**TO-DO ITEM:**
Within the material below, how many lines carry the word "Dougal"? Only that number is wanted.

**SUPPLIED ENTRIES:**
Content starts

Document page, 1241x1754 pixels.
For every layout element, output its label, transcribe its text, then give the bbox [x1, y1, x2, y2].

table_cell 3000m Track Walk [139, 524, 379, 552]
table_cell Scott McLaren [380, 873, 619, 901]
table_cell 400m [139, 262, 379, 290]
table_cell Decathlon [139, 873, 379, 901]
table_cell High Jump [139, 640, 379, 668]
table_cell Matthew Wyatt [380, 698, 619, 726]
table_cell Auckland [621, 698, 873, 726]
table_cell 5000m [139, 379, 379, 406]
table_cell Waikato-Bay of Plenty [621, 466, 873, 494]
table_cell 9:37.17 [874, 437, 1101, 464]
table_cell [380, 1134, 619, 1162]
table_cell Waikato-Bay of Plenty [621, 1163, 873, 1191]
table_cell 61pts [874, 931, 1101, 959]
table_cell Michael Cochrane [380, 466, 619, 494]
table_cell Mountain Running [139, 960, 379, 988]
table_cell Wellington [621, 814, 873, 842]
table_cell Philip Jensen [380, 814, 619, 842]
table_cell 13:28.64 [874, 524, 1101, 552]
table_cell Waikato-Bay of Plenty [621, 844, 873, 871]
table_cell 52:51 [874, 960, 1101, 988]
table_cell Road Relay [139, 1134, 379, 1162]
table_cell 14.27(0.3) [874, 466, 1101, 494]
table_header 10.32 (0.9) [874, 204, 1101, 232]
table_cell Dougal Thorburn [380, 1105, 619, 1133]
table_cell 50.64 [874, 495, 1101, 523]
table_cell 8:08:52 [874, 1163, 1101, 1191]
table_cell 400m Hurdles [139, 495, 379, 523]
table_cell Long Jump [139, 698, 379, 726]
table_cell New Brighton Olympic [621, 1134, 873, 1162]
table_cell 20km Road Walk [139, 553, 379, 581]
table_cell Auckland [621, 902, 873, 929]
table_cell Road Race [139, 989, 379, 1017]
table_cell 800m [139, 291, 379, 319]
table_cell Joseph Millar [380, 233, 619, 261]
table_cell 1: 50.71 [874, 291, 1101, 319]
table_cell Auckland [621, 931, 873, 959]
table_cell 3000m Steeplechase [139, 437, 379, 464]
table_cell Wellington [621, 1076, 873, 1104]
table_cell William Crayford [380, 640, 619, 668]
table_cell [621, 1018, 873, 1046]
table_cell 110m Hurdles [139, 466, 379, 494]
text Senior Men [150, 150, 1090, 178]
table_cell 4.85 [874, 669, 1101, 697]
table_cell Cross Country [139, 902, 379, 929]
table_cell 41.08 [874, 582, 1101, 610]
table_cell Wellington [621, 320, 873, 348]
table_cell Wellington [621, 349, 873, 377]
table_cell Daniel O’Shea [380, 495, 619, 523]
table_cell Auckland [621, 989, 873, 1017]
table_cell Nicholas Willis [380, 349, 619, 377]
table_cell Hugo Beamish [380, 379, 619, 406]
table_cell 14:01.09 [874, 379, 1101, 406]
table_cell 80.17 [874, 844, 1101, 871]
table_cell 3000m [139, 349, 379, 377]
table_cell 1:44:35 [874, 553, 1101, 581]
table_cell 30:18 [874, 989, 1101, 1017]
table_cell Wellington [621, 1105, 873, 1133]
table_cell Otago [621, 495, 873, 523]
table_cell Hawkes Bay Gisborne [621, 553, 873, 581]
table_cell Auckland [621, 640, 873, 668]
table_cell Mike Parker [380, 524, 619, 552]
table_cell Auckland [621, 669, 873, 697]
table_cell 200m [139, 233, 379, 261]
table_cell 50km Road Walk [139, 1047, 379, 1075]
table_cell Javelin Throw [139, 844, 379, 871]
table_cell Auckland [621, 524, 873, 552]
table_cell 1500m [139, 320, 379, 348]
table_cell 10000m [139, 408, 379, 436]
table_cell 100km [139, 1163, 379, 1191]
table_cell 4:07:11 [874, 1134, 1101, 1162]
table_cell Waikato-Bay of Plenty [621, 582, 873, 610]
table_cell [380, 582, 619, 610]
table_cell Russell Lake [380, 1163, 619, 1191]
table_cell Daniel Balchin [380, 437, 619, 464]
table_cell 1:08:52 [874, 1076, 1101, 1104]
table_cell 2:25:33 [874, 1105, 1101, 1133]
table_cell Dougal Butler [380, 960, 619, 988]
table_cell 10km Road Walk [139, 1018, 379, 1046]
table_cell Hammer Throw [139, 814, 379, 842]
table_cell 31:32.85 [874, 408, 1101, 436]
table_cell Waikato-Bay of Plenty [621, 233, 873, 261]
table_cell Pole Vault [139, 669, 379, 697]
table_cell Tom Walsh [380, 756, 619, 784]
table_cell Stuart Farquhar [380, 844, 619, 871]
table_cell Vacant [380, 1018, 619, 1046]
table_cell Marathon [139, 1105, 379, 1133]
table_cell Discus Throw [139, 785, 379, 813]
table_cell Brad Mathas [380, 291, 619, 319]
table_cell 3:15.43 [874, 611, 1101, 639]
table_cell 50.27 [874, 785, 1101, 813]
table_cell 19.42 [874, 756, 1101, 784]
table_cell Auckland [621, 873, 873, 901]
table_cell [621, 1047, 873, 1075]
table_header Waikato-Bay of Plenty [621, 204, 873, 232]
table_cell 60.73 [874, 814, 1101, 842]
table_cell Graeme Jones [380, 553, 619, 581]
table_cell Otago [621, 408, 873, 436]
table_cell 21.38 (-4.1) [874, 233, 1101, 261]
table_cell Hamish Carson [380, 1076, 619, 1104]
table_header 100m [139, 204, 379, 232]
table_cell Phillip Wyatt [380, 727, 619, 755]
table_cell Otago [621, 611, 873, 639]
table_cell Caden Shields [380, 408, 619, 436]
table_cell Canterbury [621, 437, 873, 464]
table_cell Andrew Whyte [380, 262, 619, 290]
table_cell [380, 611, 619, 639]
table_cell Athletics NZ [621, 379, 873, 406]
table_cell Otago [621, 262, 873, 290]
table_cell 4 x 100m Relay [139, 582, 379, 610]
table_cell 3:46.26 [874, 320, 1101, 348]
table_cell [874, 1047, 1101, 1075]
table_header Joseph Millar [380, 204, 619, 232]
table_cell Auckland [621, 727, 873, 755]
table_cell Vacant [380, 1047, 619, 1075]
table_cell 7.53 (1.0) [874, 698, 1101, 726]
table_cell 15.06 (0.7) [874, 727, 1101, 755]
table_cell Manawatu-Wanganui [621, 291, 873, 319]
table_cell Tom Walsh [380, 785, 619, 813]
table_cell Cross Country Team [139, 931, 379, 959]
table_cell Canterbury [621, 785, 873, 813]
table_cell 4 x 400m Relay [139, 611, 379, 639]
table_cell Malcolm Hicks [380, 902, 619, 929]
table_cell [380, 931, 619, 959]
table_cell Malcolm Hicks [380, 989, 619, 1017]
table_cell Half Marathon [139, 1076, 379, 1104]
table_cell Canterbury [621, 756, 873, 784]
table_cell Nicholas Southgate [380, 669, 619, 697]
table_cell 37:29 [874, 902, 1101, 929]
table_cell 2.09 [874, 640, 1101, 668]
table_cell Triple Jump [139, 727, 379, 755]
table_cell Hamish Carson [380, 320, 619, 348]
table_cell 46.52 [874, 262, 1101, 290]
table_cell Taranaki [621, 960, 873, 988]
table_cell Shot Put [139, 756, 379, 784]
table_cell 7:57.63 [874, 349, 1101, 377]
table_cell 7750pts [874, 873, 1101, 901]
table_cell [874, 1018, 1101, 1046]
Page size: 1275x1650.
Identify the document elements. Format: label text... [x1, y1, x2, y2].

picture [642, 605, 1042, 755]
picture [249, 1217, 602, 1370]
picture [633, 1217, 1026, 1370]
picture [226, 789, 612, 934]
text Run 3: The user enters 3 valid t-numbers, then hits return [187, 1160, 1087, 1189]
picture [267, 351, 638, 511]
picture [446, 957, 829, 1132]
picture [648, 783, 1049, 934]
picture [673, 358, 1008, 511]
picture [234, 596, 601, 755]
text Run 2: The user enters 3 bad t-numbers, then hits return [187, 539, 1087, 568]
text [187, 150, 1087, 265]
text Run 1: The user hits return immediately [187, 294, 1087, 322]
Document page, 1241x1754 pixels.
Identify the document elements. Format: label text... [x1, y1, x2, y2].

Content ends

**ANSWER TO THIS PROBLEM:**
2